Em 1984, Foucault deu seu último curso no Collège de France, onde vinha ministrando aulas desde 1971. O curso foi planejado como uma continuidade dos estudos realizados sobre a grécia antiga no anos anteriores, em especial, o chamado de O Governo de Si e dos Outros, onde surgiu a questão da parresía como um modo de veridicção deslocado dos demais e, por isso mesmo, merecedor de atenção. Assim, Coragem da Verdade, carrega como subtítulo O Governo de Si e dos outros II, e tenta ampliar os estudos numa análise da escola parresiasta por excelência: os Cínicos.
Esta série foi baseada nas primeiras aulas do curso, onde a parresía é apresentada primeiramente nas características mais gerais, expressa inclusive na etimologia, ou seja, a ideia de uma fala franca e direta. E, depois, colocada em contraste com outros três modos de se dizer a verdade: a profecia, a técnica e a sabedoria como modos distintos em que o sujeito é reconhecido como portador da verdade. Feito esse trajeto, Foucault retoma a parresía, melhor definida pelas aproximações e distanciamentos estabelecidos com os outros modos, e dá a ela um personagem, Sócrates.

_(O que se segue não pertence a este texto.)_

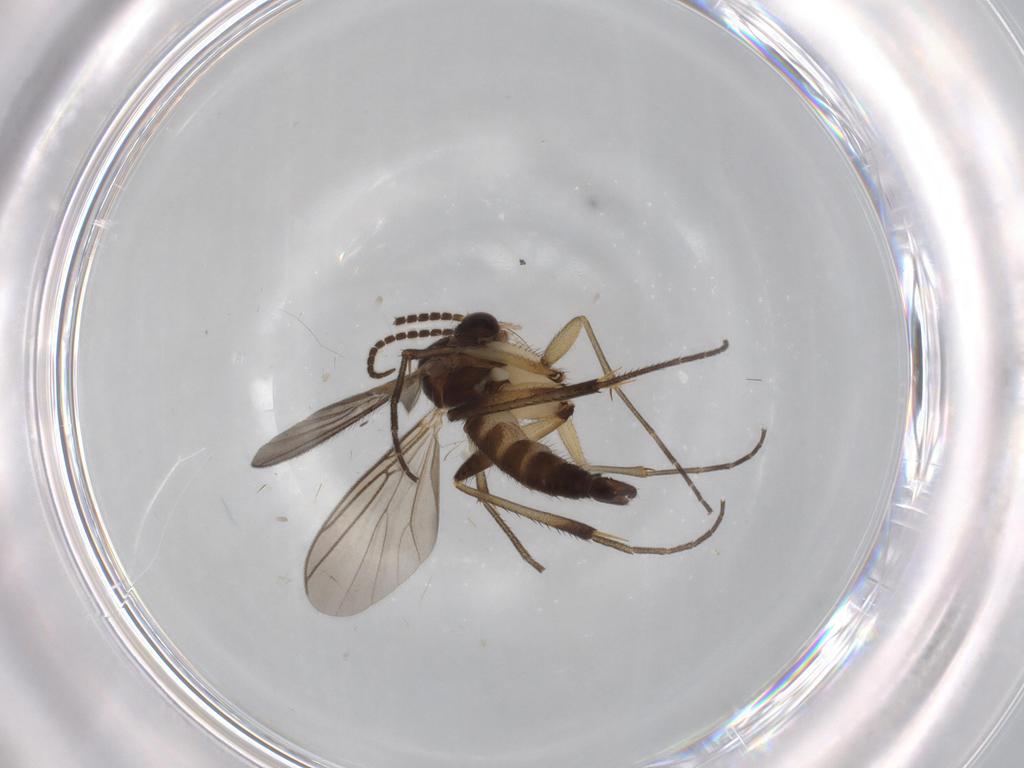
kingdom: Animalia
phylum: Arthropoda
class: Insecta
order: Diptera
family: Mycetophilidae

Nesse sentido, o curso reavalia os textos concernentes à morte de Sócrates, tentado resgatar uma cisão obscura, convenientemente ignorada nas últimas palavras dirigidas a Críton. Colocadas de outro ponto de vista, a última frase de Sócrates faz dele não alguém que agradecia pela morte, mas alguém que agradecia pela cura. Ao longo do livro, Foucault consegue fundamentar a tese de que a filosofia socrática teria duas vias: a platônica, levando todos os créditos; e a cínica, sublevada como filosofia menor.
Em seu último ano de vida, encontramos Foucault indo além dos limites em um tom bastante testamental, tentando dar ao nascimento da filosofia como a conhecemos uma outra interpretação, um estatuto suprimido por milhares de anos de más interpretações e favorecimentos demasiado platônicos. Enfim, encontramos nos derradeiros pensamentos do filósofo das vozes silenciadas aquilo que ele tem de mais singular, a atualização de conceitos no sentido que se toma como interessante.